На сей раз молчание длилось гораздо дольше.
— Нет, я не знала. По крайней мере, до сегодняшнего дня. Фрэн подошла к Кэти и хотела ее обнять.
— Нет, не трогай меня. Я не хочу, чтобы ты ко мне прикасалась.
— Кэти, ты знала, ты чувствовала это. Об этом не нужно было говорить вслух, но я была уверена, что ты знаешь.
— А кто-нибудь еще об этом знает?
— Что значит «кто-нибудь еще»? Те, кому надо, знают. Главное, ты знаешь, как сильно я тебя люблю, что я сделаю для тебя все и постараюсь дать тебе самое лучшее!
— Кроме отца, дома и имени.
— У тебя есть имя, есть дом, есть еще одна мама и папа.
— Нет у меня ничего. Я — незаконнорожденная, и ты от меня это всю жизнь скрывала.
— Такого понятия больше не существует. Ты — член нашей семьи с того самого дня, когда появилась на свет, а это — твой дом.

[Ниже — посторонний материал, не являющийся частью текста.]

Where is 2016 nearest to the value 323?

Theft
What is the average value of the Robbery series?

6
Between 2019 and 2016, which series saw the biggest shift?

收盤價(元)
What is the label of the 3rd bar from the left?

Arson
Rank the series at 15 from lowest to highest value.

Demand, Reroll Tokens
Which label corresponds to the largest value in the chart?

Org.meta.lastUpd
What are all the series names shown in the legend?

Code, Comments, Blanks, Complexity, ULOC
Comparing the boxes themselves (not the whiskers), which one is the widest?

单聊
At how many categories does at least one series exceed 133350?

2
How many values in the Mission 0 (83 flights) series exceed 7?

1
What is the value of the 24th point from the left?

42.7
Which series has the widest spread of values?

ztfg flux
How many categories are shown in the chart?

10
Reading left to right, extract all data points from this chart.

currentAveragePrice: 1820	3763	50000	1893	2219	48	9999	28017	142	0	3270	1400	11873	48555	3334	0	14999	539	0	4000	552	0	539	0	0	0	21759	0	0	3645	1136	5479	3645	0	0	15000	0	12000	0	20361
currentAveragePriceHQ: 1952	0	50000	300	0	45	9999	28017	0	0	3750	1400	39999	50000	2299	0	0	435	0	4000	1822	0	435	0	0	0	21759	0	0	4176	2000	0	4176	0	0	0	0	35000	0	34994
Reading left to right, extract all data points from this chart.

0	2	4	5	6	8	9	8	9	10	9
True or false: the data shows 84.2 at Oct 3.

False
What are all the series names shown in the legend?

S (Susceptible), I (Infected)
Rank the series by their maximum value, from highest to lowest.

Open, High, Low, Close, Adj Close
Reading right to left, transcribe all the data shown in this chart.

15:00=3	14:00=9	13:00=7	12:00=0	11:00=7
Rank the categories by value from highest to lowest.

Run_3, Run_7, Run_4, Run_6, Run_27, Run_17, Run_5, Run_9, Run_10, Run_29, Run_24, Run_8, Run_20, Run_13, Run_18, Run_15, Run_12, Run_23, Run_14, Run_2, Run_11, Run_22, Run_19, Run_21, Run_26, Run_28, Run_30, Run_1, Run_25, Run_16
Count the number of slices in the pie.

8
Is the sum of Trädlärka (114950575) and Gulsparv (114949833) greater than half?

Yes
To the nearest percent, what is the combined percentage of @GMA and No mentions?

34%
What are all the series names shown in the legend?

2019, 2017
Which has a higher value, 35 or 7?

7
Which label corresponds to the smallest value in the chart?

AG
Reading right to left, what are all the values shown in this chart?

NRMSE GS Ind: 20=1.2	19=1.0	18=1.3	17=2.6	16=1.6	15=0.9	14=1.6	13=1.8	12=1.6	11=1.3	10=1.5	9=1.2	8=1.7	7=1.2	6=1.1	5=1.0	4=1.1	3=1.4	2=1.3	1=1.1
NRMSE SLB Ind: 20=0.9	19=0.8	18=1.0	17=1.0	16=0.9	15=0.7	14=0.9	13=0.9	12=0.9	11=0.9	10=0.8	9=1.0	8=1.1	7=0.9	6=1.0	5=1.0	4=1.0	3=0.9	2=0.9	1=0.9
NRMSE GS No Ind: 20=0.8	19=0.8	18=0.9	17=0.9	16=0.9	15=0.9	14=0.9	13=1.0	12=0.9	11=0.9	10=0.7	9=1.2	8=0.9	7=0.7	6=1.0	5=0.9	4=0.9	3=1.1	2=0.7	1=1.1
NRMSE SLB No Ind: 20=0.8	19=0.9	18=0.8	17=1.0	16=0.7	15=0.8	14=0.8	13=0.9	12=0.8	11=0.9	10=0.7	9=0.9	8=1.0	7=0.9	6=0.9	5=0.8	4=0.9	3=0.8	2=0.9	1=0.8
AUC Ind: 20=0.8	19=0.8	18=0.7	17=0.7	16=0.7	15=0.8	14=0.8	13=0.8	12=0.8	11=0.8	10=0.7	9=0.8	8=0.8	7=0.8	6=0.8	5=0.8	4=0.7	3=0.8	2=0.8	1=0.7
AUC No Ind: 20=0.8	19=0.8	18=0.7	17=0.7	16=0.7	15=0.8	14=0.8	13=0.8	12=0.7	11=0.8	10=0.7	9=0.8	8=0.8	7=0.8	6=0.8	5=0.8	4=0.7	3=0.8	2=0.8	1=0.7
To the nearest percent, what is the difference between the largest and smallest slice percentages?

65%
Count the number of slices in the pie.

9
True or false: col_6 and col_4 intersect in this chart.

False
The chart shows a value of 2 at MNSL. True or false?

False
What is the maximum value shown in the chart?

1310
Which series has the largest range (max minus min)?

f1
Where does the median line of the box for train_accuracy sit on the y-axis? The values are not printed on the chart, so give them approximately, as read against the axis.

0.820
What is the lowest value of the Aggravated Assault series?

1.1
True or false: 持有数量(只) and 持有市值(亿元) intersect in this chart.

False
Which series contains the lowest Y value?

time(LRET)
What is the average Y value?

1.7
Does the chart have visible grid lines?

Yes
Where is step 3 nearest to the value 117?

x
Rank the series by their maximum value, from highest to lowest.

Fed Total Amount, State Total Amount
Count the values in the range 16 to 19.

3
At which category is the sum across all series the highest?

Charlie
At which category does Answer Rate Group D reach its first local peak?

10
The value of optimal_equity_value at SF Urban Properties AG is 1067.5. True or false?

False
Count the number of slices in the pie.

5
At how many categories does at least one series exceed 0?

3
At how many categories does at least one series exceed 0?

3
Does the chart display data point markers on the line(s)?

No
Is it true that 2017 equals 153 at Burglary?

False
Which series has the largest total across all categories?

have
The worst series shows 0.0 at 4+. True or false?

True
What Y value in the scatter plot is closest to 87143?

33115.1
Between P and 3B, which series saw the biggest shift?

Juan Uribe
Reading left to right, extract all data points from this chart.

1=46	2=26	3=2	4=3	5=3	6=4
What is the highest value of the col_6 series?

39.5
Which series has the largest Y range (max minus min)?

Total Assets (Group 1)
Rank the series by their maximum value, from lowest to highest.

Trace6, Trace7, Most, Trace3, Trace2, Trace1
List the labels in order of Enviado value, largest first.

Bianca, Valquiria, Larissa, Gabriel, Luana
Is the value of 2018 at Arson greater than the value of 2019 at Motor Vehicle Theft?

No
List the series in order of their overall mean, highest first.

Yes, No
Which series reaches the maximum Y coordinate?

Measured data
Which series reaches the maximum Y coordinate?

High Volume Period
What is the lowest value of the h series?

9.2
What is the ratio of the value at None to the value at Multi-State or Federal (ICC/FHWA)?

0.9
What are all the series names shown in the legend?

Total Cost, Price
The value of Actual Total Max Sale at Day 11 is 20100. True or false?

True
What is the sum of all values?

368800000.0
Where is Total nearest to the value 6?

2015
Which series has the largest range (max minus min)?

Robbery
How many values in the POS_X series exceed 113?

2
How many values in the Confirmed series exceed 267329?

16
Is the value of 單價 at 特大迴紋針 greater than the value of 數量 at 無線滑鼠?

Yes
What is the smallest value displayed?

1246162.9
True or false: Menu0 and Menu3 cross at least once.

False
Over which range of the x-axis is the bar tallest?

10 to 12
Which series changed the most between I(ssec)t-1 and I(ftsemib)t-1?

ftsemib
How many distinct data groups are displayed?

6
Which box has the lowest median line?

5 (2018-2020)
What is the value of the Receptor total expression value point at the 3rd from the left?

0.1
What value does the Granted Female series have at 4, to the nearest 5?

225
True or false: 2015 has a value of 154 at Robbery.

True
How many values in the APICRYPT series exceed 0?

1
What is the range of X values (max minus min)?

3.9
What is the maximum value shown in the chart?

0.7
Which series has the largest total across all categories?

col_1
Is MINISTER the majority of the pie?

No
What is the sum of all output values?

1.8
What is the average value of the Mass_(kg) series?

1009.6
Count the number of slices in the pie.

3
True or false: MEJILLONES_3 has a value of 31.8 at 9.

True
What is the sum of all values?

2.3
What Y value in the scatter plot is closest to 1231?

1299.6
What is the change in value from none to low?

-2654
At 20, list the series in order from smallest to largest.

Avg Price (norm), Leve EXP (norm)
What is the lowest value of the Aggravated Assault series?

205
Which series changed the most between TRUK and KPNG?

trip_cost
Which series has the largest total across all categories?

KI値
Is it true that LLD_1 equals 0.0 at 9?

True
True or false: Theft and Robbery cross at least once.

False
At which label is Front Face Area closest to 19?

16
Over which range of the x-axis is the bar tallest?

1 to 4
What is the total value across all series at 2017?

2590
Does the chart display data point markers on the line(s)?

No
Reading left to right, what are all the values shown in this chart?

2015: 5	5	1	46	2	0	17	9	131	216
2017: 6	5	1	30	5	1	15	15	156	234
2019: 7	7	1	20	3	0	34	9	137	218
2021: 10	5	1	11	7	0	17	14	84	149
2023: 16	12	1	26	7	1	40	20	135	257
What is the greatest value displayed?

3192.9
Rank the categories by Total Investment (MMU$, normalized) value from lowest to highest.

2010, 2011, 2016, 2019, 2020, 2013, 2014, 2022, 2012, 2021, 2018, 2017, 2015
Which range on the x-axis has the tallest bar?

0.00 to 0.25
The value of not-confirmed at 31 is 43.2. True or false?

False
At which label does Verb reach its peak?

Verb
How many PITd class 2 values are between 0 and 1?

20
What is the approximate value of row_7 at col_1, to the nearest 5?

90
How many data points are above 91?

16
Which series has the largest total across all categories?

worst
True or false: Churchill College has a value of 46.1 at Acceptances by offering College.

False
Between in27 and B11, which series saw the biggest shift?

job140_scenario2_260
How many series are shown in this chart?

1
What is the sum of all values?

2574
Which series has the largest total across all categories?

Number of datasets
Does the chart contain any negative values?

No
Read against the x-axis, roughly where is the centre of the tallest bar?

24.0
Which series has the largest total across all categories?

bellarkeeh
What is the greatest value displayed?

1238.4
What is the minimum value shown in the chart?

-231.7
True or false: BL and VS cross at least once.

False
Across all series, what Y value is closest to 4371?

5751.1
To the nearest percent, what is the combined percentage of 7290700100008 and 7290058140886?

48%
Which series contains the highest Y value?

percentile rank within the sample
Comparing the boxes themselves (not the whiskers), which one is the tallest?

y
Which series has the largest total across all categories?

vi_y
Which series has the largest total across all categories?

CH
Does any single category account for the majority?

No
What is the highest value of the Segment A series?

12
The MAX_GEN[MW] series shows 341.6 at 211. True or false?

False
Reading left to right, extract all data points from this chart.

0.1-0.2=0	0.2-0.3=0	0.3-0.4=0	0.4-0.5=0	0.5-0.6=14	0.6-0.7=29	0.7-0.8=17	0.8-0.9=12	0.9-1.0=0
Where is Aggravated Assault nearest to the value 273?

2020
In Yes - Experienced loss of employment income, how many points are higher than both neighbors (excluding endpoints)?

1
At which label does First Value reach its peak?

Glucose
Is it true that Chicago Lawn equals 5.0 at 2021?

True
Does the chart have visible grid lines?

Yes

— Как ты могла… — начала Кэти.
— А разве было бы лучше, если бы я отдала тебя чужим людям на усыновление и дожидалась, когда тебе исполнится восемнадцать лет, чтобы познакомиться с тобой — и то лишь в том случае, если бы ты сама этого захотела?
— Все эти годы я считала, что Ма — моя мать. Не могу поверить!
Кэти потрясла головой, словно пытаясь вытряхнуть из нее эту новую, пугающую мысль.
— Ма была матерью и для тебя, и для меня. Она ждала твоего появления на свет с тех самых пор, как узнала о том, что это должно случиться. Она была счастлива, что в доме появится еще один ребенок. Она постоянно говорила об этом, и это было так. И, Кэти, я правда была уверена, что ты все знаешь.
— Откуда я могла узнать? Мы обе обращались к родителям Па и Ма. Все вокруг говорили, что ты моя сестра, а Мэтт, Джои и Шон — наши братья. Откуда же я могла узнать?
— Ну, и что с того? Мы все вместе жили в этом доме, ты всего на семь лет младше Джои, так что все и выглядело, и было вполне естественно.
— А наши соседи… Они знают?
— Может, кто-то и знал, только теперь, я думаю, все давно забылось.
— А кто мой отец? Мой настоящий отец?
— Па — вот кто твой настоящий отец. Он вырастил тебя, он вырастил всех нас.
— Ты понимаешь, что я имею в виду.
— Это был мальчик из привилегированной школы, и его родители не захотели, чтобы он женился на мне.
— Почему ты говоришь «был»? Он что, умер?
— Нет, он не умер, но давно ушел из моей жизни.
— Из твоей, может, и ушел, но не из моей!
— Думаю, это не очень хорошая мысль.
— Неважно, что ты думаешь. Где бы он ни был, он все же мой отец. Я имею право знать, кто он, увидеть его, сказать ему, что я существую на свете благодаря ему.
— Пей чай, прошу тебя. Или хотя бы позволь это сделать мне.
— Я тебе не мешаю. — Взгляд Кэти был холоден как лед. Фрэн понимала, что в данной ситуации от нее требуется больше такта и дипломатичности, чем когда бы то ни было. Чем даже тогда, когда сын директора универмага, которого взяли на время каникул на работу, был уличен в воровстве. Сейчас ситуация была куда как сложнее.
— Я расскажу тебе все, что ты хочешь узнать. Абсолютно все, — сказала она как можно более спокойно. — А если во время нашего разговора вернется Па, мы уйдем в твою комнату.